Task instructions:
Collect every line of the records that contains the word 'single', and copy each one in full.

(Extracted data Opens)

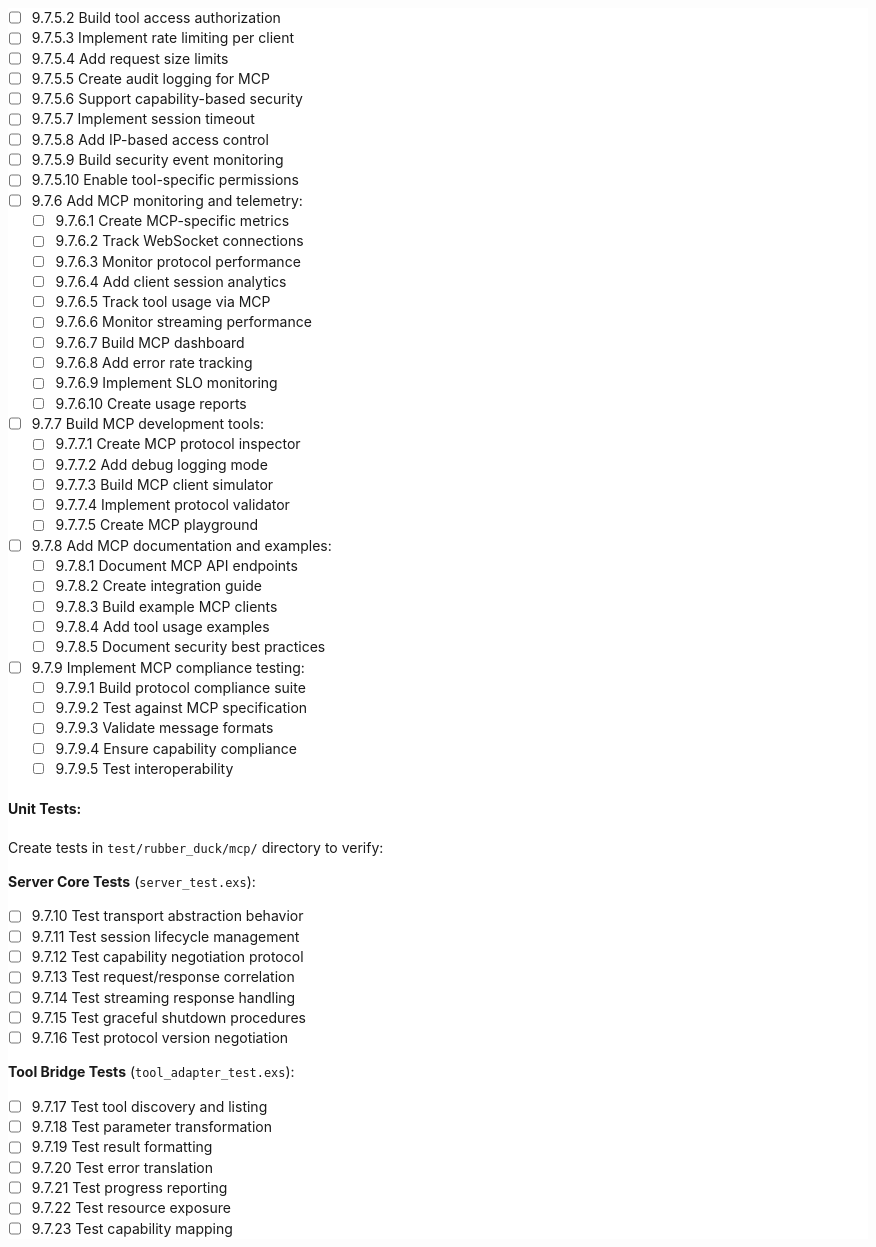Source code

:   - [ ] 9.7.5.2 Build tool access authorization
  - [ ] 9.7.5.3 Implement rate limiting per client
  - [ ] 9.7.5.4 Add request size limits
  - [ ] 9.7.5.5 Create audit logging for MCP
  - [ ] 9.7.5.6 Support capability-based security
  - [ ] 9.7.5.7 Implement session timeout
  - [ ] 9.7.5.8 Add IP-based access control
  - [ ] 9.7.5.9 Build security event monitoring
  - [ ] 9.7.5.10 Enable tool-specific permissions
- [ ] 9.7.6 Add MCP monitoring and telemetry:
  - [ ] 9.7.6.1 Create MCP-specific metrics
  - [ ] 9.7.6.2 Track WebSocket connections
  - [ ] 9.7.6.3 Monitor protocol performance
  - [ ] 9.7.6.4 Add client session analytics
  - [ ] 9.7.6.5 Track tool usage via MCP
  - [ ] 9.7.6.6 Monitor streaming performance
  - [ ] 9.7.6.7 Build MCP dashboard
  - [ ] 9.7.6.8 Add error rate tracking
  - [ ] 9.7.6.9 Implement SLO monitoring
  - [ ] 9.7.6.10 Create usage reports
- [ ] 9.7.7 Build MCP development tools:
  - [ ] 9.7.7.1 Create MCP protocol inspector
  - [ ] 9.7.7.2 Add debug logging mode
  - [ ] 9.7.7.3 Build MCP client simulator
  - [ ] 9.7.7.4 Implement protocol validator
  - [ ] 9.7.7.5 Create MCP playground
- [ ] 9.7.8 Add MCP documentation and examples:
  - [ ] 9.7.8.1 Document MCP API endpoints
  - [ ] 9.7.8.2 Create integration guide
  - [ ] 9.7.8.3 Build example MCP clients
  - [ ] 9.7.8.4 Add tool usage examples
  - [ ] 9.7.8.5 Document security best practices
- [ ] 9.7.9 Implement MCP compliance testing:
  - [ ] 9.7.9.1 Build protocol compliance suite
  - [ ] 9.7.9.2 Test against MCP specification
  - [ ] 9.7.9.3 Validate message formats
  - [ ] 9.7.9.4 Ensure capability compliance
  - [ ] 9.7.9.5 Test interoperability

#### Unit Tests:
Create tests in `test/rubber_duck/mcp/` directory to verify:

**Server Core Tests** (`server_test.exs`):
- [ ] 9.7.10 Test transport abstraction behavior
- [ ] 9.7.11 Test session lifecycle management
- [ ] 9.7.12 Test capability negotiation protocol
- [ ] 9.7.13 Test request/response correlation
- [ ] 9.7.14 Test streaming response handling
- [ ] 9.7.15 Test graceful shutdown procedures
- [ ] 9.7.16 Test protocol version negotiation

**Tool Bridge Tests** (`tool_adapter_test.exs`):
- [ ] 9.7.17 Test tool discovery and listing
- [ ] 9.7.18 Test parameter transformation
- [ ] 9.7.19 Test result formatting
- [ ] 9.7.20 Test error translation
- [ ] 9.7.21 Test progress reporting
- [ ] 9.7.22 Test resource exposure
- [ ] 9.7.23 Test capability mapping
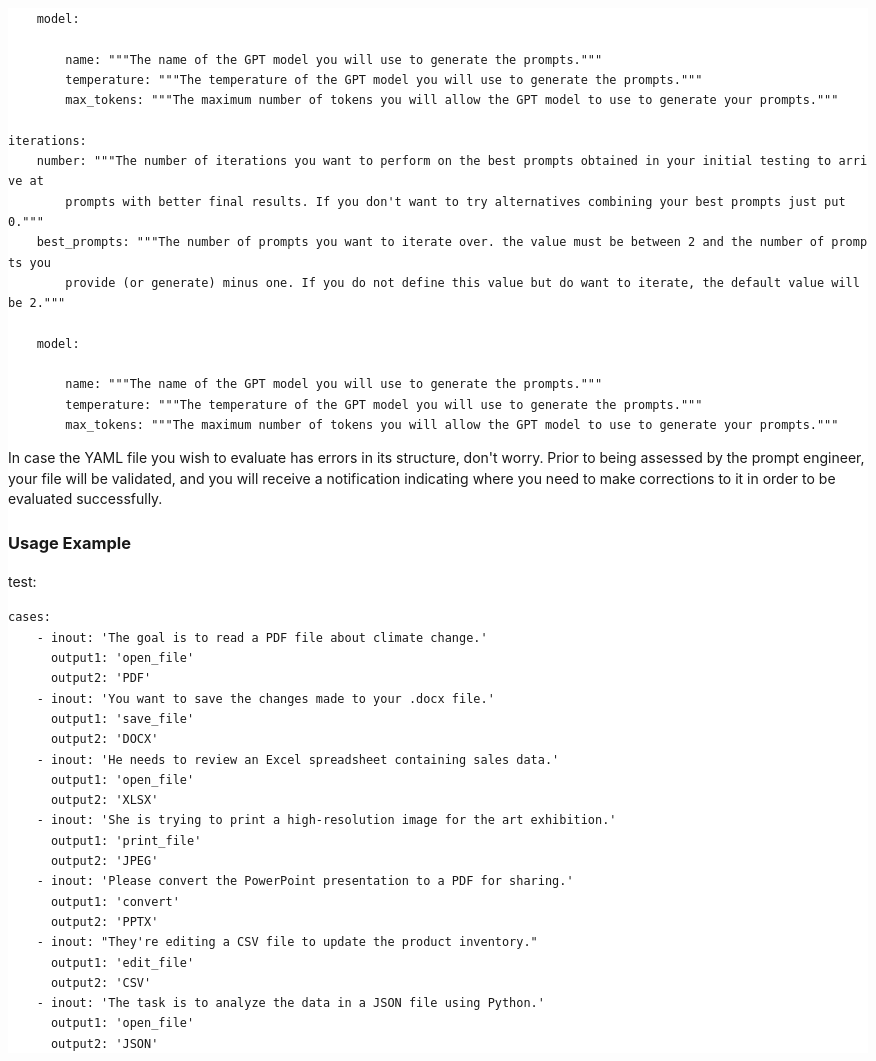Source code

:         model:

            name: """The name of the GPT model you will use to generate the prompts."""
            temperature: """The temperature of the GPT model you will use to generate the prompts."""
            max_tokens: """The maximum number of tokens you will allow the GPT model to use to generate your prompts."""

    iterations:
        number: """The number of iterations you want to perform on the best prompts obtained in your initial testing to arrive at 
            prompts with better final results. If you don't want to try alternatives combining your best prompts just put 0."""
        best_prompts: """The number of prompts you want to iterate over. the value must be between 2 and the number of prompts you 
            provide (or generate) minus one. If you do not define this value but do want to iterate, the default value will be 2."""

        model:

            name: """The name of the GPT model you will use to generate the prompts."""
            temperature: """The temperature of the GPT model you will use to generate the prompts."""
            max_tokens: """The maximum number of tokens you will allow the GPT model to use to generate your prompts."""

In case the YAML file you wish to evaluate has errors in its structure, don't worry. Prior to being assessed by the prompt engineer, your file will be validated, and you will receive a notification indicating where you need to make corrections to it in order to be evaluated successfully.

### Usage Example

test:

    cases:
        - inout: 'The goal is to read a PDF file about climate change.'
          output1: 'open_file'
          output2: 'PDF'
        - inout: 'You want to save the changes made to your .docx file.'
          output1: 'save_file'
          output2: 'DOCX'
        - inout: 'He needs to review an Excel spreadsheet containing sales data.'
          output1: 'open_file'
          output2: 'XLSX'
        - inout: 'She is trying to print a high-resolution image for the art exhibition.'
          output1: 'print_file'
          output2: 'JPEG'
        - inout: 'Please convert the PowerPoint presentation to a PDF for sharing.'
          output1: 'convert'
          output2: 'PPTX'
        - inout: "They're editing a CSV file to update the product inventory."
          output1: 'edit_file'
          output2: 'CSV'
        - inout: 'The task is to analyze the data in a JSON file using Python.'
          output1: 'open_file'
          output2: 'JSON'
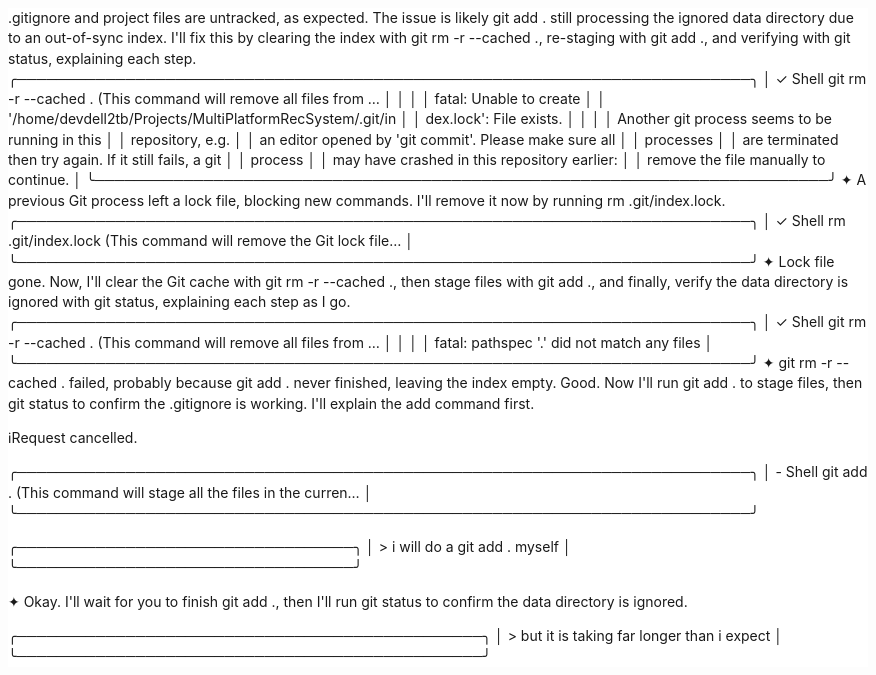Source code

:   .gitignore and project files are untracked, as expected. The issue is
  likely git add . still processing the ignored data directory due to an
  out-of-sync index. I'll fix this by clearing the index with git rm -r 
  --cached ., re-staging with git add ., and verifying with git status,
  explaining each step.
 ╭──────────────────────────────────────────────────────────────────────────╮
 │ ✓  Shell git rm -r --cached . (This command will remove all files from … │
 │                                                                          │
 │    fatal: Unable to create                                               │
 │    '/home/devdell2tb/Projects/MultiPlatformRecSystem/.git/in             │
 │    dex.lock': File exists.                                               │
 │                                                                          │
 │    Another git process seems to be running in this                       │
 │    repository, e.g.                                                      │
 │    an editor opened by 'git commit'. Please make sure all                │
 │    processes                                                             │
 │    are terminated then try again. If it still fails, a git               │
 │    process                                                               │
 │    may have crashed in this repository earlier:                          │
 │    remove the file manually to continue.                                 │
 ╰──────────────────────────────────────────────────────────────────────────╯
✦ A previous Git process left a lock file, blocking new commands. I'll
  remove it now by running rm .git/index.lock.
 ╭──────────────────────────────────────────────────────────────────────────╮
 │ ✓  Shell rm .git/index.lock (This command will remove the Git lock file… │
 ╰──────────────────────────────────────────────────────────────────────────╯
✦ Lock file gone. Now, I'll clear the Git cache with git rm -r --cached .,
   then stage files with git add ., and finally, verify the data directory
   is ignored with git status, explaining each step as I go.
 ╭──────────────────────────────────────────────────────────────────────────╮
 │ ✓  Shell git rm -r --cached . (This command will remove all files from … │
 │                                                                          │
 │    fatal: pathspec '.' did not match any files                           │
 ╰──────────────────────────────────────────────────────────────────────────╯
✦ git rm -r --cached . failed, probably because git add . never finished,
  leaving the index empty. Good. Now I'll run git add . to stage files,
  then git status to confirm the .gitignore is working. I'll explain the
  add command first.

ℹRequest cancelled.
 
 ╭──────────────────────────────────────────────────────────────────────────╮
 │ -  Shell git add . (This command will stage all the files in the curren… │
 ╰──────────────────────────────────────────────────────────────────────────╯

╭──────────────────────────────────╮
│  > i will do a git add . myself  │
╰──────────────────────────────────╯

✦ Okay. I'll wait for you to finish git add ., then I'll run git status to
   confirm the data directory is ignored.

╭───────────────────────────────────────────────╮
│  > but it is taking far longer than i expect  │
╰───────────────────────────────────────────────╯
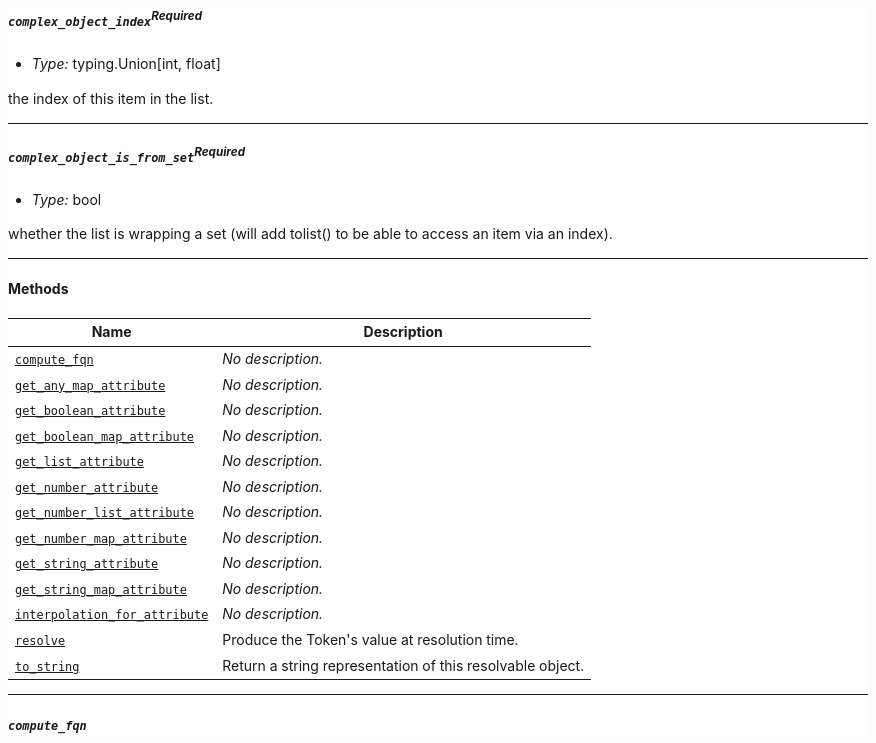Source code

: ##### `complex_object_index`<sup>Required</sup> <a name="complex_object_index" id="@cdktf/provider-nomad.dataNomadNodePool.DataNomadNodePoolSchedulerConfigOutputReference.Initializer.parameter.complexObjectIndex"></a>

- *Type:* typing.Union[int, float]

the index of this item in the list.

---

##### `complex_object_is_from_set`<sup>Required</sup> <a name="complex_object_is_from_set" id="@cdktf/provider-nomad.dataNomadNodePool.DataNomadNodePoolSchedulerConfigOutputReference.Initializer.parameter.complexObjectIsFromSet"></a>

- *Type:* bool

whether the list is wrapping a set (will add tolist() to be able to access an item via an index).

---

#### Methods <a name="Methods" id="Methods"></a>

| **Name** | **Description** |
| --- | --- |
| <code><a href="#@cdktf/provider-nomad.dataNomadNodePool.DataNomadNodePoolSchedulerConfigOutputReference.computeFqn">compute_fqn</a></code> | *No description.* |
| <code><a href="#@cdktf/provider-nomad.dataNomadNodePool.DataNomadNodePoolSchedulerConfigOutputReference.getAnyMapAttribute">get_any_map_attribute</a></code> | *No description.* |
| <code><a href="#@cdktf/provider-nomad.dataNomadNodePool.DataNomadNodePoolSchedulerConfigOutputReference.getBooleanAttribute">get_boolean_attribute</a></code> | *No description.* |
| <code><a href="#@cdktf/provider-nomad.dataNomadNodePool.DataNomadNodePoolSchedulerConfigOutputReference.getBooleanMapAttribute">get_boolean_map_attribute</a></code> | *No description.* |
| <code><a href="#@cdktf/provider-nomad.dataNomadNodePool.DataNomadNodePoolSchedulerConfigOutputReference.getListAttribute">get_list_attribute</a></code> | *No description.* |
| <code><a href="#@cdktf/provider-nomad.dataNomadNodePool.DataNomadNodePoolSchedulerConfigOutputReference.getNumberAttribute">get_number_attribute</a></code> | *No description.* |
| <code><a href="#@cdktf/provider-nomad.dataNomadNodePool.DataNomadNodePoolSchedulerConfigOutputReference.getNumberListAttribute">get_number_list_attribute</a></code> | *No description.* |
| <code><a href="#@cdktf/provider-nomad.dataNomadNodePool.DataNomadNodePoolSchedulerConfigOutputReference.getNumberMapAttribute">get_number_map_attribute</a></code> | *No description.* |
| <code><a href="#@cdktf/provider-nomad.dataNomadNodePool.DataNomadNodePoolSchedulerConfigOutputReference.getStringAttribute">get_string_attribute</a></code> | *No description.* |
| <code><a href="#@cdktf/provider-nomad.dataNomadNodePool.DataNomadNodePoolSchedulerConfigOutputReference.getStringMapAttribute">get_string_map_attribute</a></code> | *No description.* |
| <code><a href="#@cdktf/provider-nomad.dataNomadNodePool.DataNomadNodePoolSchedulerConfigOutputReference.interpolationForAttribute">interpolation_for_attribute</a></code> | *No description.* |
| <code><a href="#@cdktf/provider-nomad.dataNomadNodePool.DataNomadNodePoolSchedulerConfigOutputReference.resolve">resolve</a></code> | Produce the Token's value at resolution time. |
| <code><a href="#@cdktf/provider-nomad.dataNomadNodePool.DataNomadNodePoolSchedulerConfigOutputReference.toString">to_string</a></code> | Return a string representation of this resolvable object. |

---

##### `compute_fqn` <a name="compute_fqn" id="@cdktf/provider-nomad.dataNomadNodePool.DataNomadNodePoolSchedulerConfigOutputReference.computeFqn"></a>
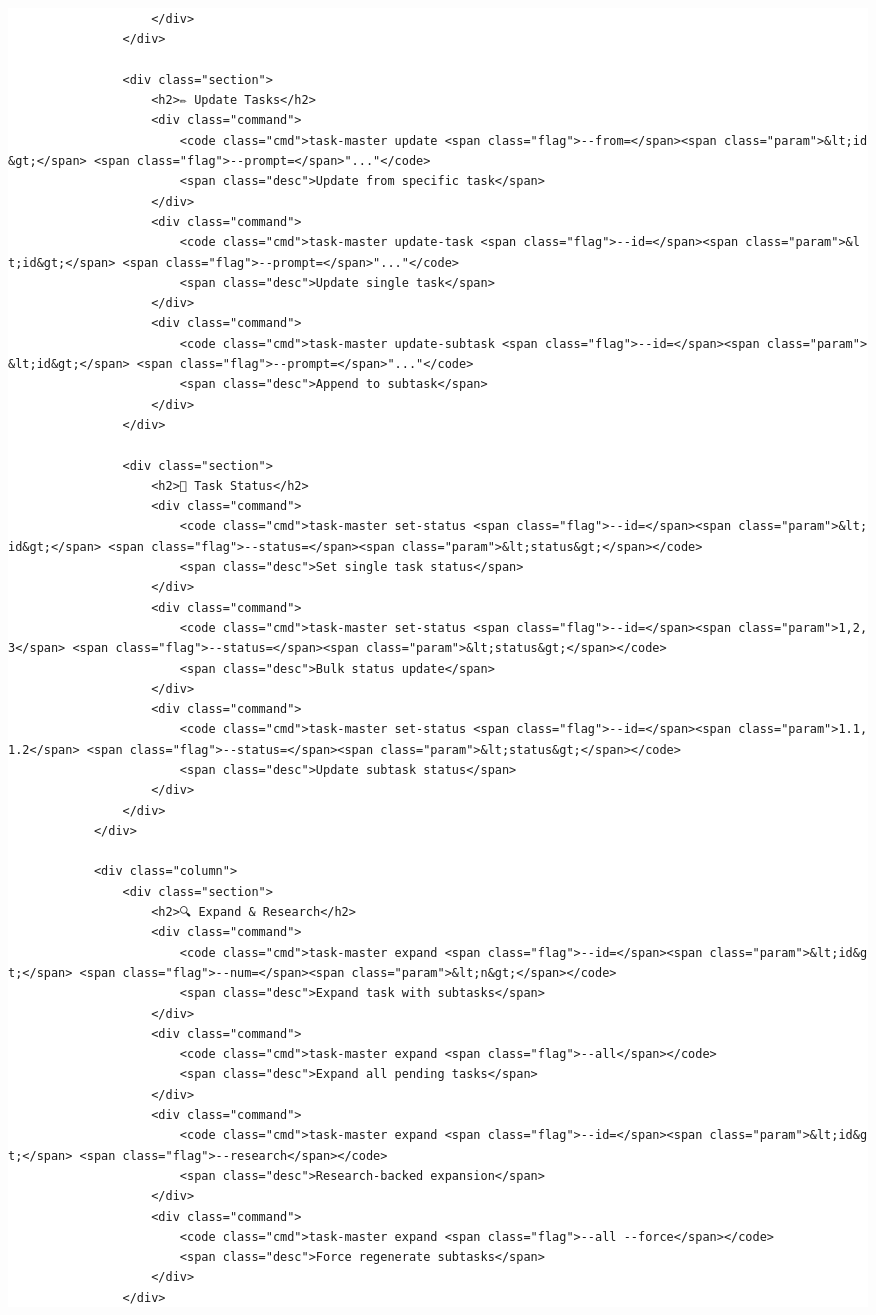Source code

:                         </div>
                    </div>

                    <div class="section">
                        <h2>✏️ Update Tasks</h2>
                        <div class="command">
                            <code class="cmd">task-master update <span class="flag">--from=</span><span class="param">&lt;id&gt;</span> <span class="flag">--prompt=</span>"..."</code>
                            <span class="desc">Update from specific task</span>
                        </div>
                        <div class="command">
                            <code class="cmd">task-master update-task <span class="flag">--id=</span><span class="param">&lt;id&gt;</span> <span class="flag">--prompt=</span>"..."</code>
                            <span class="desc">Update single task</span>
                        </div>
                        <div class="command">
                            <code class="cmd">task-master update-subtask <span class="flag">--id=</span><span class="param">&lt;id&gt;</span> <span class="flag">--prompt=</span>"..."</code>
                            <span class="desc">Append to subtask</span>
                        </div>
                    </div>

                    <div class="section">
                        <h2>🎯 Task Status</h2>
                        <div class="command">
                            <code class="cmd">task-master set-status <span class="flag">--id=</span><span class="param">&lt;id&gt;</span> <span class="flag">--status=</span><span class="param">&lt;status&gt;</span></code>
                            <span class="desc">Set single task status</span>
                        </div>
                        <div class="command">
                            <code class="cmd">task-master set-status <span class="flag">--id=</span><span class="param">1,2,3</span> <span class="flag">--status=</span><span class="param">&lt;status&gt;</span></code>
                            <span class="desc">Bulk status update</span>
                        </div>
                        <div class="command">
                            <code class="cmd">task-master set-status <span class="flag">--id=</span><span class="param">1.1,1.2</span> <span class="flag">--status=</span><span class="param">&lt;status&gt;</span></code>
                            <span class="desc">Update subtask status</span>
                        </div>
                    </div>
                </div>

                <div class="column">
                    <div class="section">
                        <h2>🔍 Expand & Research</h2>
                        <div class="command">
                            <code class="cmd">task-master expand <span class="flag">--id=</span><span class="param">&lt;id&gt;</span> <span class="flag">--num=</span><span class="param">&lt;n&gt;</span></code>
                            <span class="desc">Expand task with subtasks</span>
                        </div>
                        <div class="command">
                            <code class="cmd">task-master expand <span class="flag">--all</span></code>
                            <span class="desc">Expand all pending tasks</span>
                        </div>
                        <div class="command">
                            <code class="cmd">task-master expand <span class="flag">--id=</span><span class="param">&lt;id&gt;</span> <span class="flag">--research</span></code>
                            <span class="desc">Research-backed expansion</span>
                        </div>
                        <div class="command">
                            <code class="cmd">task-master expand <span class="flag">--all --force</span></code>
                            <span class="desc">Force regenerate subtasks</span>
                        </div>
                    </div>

(Extracted data Closes)

Result:
                            <span class="desc">Update single task</span>
                            <span class="desc">Set single task status</span>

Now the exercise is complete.